How can brands use this? Look to Budweiser, one of the world's most powerful brands. It garnered loads of publicity when it teamed up with Uber last month to deliver 50,000 cans of beer using an autonomous truck.

It's no secret the show is a place for brands hunting for the next big thing. There's no one better at making us all (myself included) smarter about what's coming next in tech than CNET's Brian Cooley, who's been covering the industry for years. "Great technology," he says, "has the power to be transparent, intuitive, intimate and constant." 
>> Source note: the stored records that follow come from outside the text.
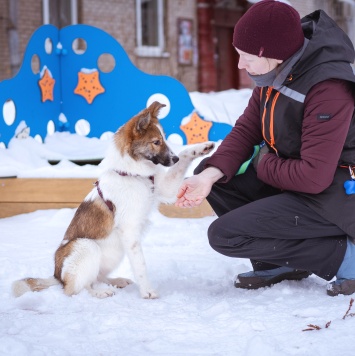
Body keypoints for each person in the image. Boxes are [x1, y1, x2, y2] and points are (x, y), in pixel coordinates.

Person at [175, 0, 355, 296]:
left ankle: (347, 259)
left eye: (246, 57)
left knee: (226, 236)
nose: (239, 65)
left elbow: (314, 177)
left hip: (336, 192)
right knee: (220, 179)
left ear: (272, 53)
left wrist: (262, 163)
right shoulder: (275, 75)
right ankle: (281, 262)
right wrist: (208, 176)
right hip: (297, 181)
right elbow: (247, 129)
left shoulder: (328, 87)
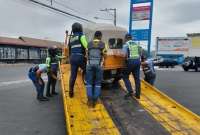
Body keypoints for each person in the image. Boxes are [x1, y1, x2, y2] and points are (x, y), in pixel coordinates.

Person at [86, 31, 106, 106]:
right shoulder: (103, 44)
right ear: (100, 36)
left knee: (89, 82)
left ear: (94, 36)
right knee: (97, 83)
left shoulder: (89, 44)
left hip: (89, 64)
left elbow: (86, 55)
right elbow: (105, 55)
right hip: (99, 65)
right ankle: (96, 99)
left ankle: (90, 100)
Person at [68, 22, 88, 98]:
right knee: (88, 69)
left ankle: (71, 92)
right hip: (80, 57)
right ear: (80, 28)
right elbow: (86, 46)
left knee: (73, 75)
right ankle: (88, 83)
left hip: (72, 58)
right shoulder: (81, 36)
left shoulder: (71, 38)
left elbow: (69, 49)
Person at [121, 33, 142, 99]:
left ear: (126, 38)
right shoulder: (136, 44)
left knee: (125, 76)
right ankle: (138, 94)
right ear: (131, 38)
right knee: (137, 78)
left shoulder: (126, 45)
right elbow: (140, 52)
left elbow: (124, 55)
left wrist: (124, 62)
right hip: (138, 61)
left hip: (130, 62)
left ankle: (130, 91)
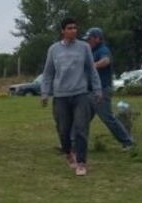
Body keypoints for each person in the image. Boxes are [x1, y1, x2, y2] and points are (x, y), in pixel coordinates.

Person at [40, 18, 101, 176]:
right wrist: (45, 93)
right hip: (61, 96)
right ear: (63, 31)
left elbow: (92, 70)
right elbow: (48, 73)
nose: (73, 30)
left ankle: (81, 162)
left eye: (75, 27)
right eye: (69, 28)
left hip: (80, 94)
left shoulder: (84, 47)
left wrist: (97, 90)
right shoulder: (54, 49)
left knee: (81, 128)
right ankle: (68, 153)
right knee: (63, 130)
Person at [84, 27, 134, 150]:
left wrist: (92, 66)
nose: (87, 41)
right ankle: (70, 145)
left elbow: (106, 61)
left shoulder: (103, 49)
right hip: (88, 91)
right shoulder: (90, 51)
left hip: (101, 91)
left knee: (108, 118)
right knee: (81, 119)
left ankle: (128, 142)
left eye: (90, 39)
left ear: (97, 38)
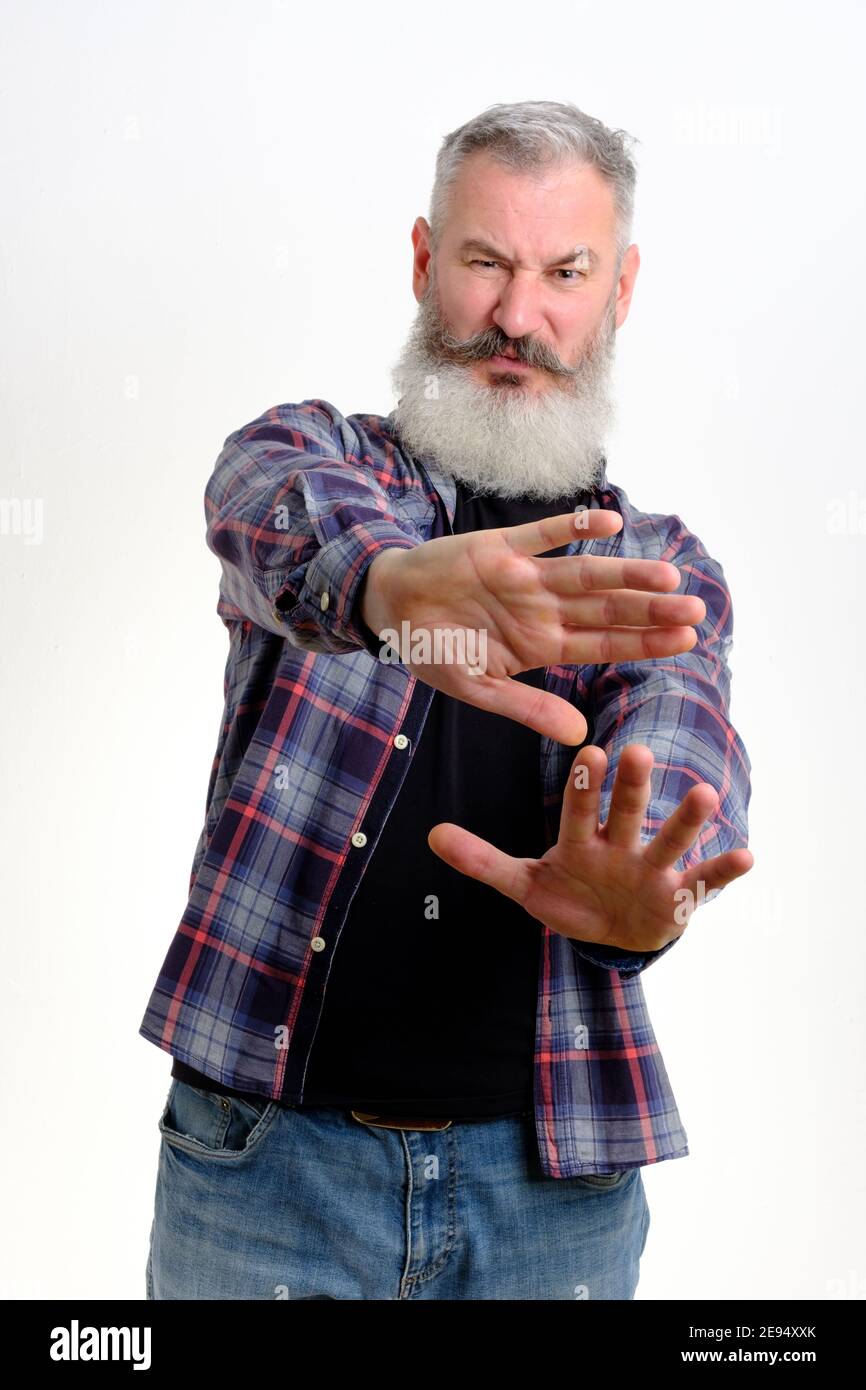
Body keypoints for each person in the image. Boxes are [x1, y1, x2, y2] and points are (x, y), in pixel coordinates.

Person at [141, 99, 753, 1301]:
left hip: (548, 1199)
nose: (516, 317)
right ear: (426, 262)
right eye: (483, 262)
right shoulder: (314, 456)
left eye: (561, 272)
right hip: (266, 1172)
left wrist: (638, 899)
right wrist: (386, 588)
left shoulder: (658, 574)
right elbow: (264, 504)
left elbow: (680, 762)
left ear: (617, 288)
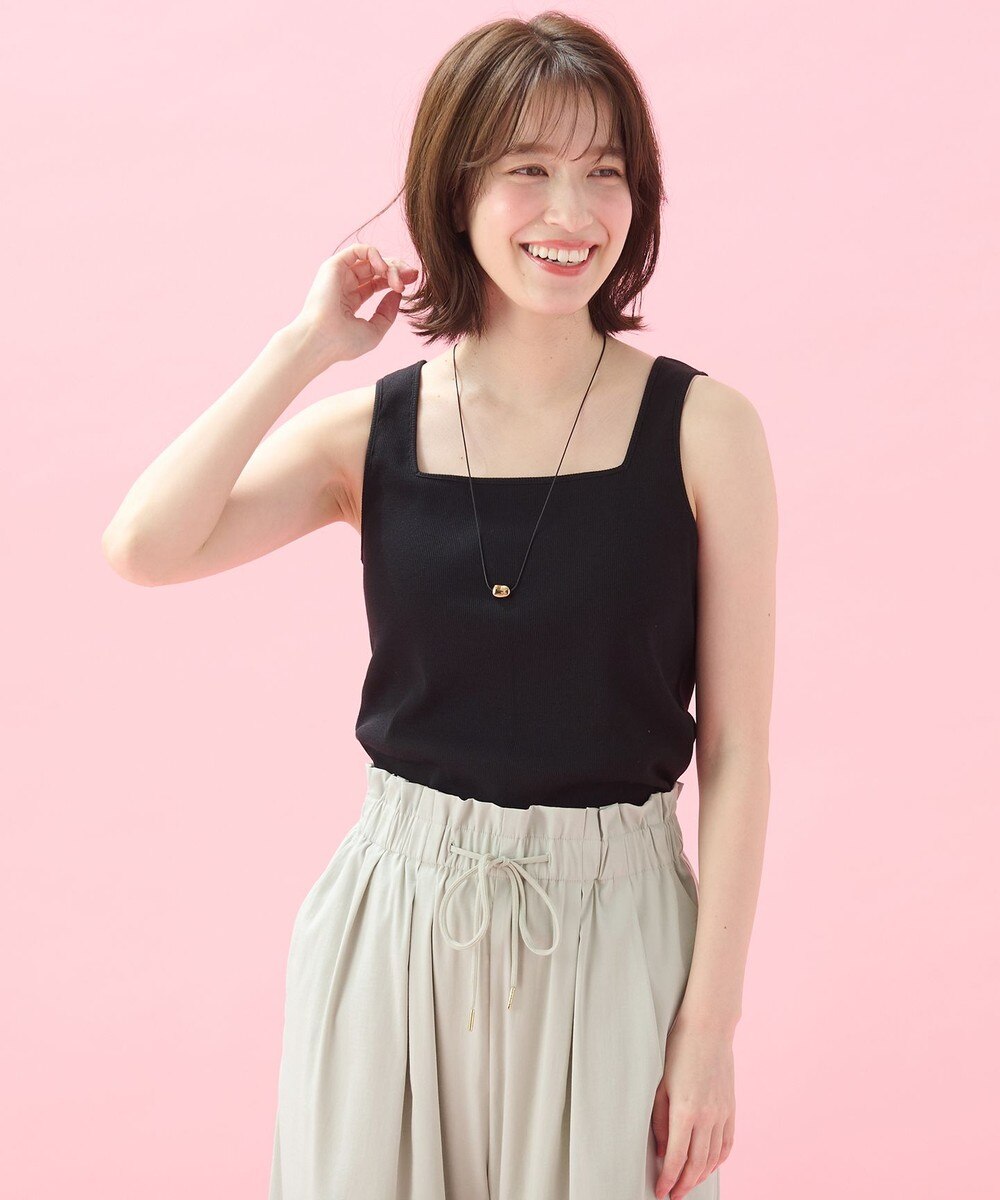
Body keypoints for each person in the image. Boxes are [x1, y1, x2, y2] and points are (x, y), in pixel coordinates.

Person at [102, 12, 776, 1200]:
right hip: (396, 929)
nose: (572, 212)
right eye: (529, 169)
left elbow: (733, 752)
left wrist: (708, 1030)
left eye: (604, 172)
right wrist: (304, 348)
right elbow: (145, 547)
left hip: (617, 930)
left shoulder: (706, 430)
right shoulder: (371, 436)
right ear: (456, 191)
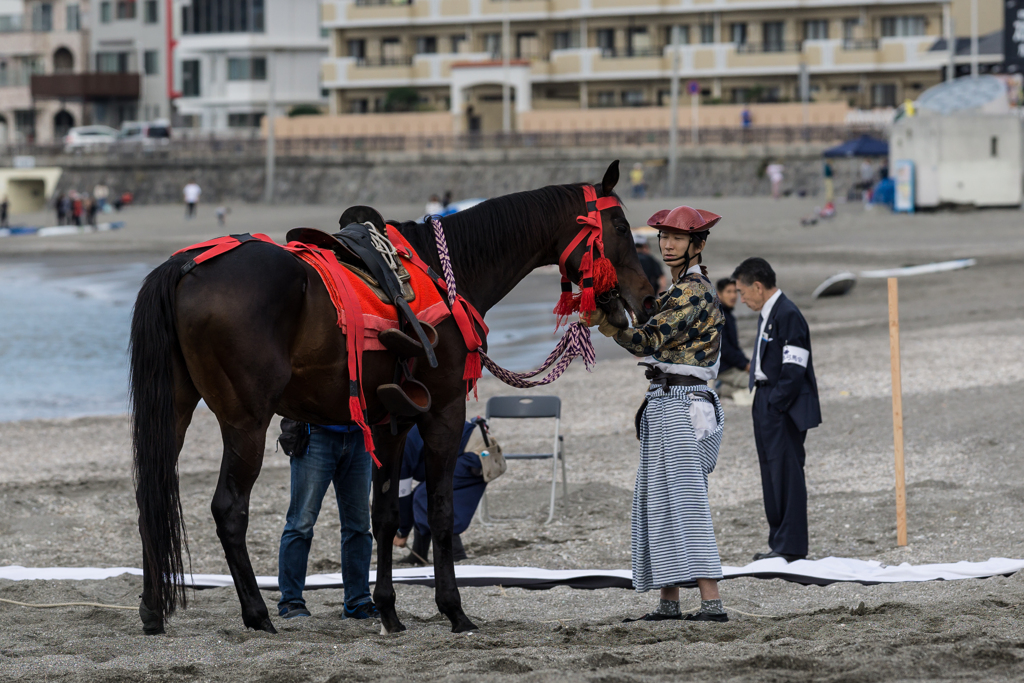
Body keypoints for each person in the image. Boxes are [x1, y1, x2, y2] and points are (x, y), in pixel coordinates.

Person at [590, 205, 729, 623]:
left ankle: (712, 604)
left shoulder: (692, 292)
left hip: (682, 403)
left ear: (697, 245)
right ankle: (670, 602)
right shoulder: (680, 289)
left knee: (685, 502)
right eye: (664, 236)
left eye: (677, 237)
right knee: (661, 500)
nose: (667, 244)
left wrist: (609, 323)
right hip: (669, 399)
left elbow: (648, 340)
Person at [732, 258, 821, 563]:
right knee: (771, 472)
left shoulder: (788, 313)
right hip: (764, 397)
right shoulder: (769, 312)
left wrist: (776, 404)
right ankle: (778, 542)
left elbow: (795, 367)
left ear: (758, 286)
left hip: (781, 404)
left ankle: (791, 546)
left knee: (787, 474)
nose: (742, 299)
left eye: (743, 292)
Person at [277, 423, 379, 620]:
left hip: (359, 435)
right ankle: (290, 601)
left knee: (359, 526)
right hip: (316, 433)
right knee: (301, 524)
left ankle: (357, 601)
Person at [393, 419, 501, 564]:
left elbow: (402, 496)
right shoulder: (397, 433)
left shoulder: (399, 449)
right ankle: (419, 554)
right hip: (465, 449)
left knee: (425, 498)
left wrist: (402, 532)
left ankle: (457, 556)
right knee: (421, 495)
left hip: (477, 456)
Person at [714, 278, 750, 402]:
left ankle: (722, 387)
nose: (733, 296)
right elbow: (725, 349)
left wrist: (746, 363)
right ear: (719, 294)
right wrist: (745, 365)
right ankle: (721, 388)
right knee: (758, 384)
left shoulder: (728, 315)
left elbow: (734, 347)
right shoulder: (717, 317)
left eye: (735, 292)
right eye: (728, 292)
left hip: (732, 366)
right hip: (725, 369)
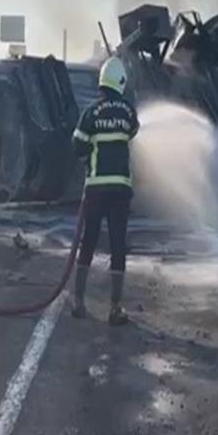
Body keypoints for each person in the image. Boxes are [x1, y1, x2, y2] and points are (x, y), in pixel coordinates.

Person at [71, 56, 140, 325]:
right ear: (120, 81)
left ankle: (78, 302)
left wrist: (89, 156)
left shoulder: (91, 111)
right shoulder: (128, 111)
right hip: (120, 188)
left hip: (96, 187)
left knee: (88, 240)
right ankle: (115, 308)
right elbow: (133, 131)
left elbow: (77, 145)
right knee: (117, 244)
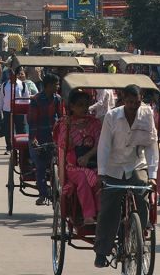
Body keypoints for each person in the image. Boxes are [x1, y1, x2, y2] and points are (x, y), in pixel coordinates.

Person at [94, 84, 158, 268]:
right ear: (123, 99)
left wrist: (153, 175)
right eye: (129, 102)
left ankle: (140, 231)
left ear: (141, 99)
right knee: (109, 209)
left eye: (136, 102)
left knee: (143, 190)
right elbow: (104, 146)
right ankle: (102, 251)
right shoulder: (112, 116)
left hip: (136, 164)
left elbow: (152, 147)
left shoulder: (147, 114)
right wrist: (101, 173)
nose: (133, 106)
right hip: (113, 168)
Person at [54, 90, 103, 223]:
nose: (84, 108)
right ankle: (88, 215)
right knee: (83, 178)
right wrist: (69, 128)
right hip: (73, 167)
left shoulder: (95, 123)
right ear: (72, 107)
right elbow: (64, 145)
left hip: (94, 163)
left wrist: (88, 156)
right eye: (80, 105)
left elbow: (100, 143)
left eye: (86, 105)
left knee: (103, 178)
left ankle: (102, 213)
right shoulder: (65, 123)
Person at [27, 73, 62, 206]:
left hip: (53, 136)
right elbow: (32, 122)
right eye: (56, 84)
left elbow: (61, 118)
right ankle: (42, 194)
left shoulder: (58, 99)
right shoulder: (36, 100)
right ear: (48, 86)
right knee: (41, 166)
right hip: (38, 136)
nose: (57, 87)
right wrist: (33, 139)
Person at [1, 65, 25, 153]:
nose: (11, 75)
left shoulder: (22, 84)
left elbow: (26, 99)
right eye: (10, 73)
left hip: (19, 110)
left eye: (13, 73)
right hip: (7, 110)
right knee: (8, 130)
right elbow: (1, 99)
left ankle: (20, 148)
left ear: (17, 75)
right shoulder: (4, 85)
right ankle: (9, 147)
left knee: (20, 129)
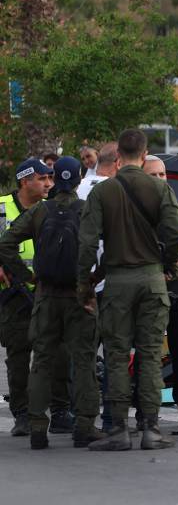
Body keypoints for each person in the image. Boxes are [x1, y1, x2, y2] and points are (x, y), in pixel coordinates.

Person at [78, 129, 178, 450]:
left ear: (116, 156)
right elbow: (177, 231)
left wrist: (83, 284)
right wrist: (170, 265)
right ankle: (150, 429)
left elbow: (86, 243)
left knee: (116, 355)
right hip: (153, 279)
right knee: (151, 355)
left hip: (117, 283)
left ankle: (118, 431)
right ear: (144, 153)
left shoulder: (103, 192)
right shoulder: (158, 188)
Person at [0, 157, 104, 449]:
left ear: (55, 178)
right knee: (83, 360)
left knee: (41, 362)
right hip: (79, 295)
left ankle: (36, 428)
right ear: (80, 179)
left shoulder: (39, 211)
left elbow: (6, 243)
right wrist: (96, 278)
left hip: (45, 296)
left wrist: (25, 276)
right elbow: (111, 244)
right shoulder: (86, 210)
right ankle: (84, 425)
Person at [0, 159, 72, 437]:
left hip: (48, 291)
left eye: (50, 179)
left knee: (60, 352)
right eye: (42, 179)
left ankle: (61, 410)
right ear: (24, 180)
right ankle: (22, 414)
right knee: (18, 355)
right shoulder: (3, 205)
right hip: (13, 295)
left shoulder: (50, 207)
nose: (48, 184)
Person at [142, 156, 178, 427]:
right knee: (147, 350)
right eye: (153, 175)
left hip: (177, 282)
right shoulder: (133, 209)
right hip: (147, 284)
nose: (159, 180)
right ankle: (146, 413)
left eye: (162, 175)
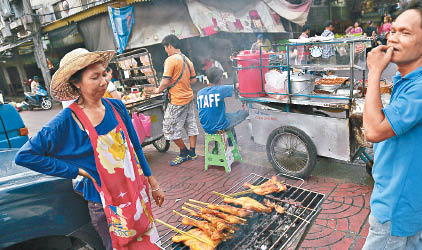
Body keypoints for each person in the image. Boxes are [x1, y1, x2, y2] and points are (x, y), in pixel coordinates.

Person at [15, 48, 165, 250]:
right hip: (104, 205)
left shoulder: (116, 107)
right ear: (76, 83)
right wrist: (77, 171)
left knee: (147, 243)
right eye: (95, 77)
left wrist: (153, 182)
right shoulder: (66, 120)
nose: (103, 81)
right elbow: (26, 156)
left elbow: (134, 147)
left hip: (135, 192)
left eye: (104, 74)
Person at [362, 1, 422, 249]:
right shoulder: (409, 78)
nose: (393, 40)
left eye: (405, 33)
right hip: (407, 198)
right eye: (393, 31)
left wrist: (374, 72)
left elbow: (374, 131)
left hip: (397, 204)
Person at [152, 35, 199, 166]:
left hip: (177, 99)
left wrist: (158, 90)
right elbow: (194, 80)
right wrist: (183, 83)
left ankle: (183, 152)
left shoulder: (171, 60)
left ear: (169, 46)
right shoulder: (187, 60)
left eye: (165, 47)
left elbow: (166, 81)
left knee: (168, 129)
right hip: (189, 97)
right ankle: (193, 152)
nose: (166, 50)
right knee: (190, 124)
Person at [197, 67, 249, 143]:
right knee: (243, 113)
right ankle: (231, 150)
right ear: (220, 78)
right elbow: (239, 86)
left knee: (229, 117)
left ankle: (229, 148)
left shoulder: (200, 92)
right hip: (219, 127)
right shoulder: (220, 89)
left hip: (206, 127)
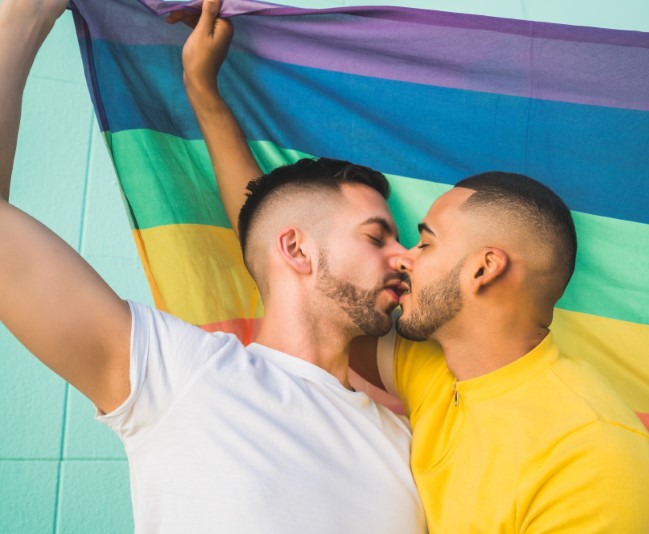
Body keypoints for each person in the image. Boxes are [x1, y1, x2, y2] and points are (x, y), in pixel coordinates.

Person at [179, 0, 649, 531]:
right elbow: (288, 261)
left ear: (483, 269)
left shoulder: (594, 457)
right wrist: (205, 96)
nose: (403, 258)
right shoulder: (438, 370)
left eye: (425, 243)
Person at [0, 1, 425, 532]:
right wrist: (27, 14)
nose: (405, 256)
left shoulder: (409, 437)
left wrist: (204, 93)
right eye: (377, 236)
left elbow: (268, 226)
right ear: (295, 251)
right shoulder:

Technology for the home and on the road offers brands new ways to reach consumers in intriguing new ways. Each year, CES peels back the curtain for advertisers, offering a peek at the future. Be sure to take a look.

Katie Kulik (@katiekulik) is svp of sales at CBS Interactive. She has worked for nearly two decades with CNET, one of the world's largest and most trusted online sources of consumer tech news and reviews. She is based in San Francisco.

This story first appeared in the January 2, 2017 issue of Adweek magazine.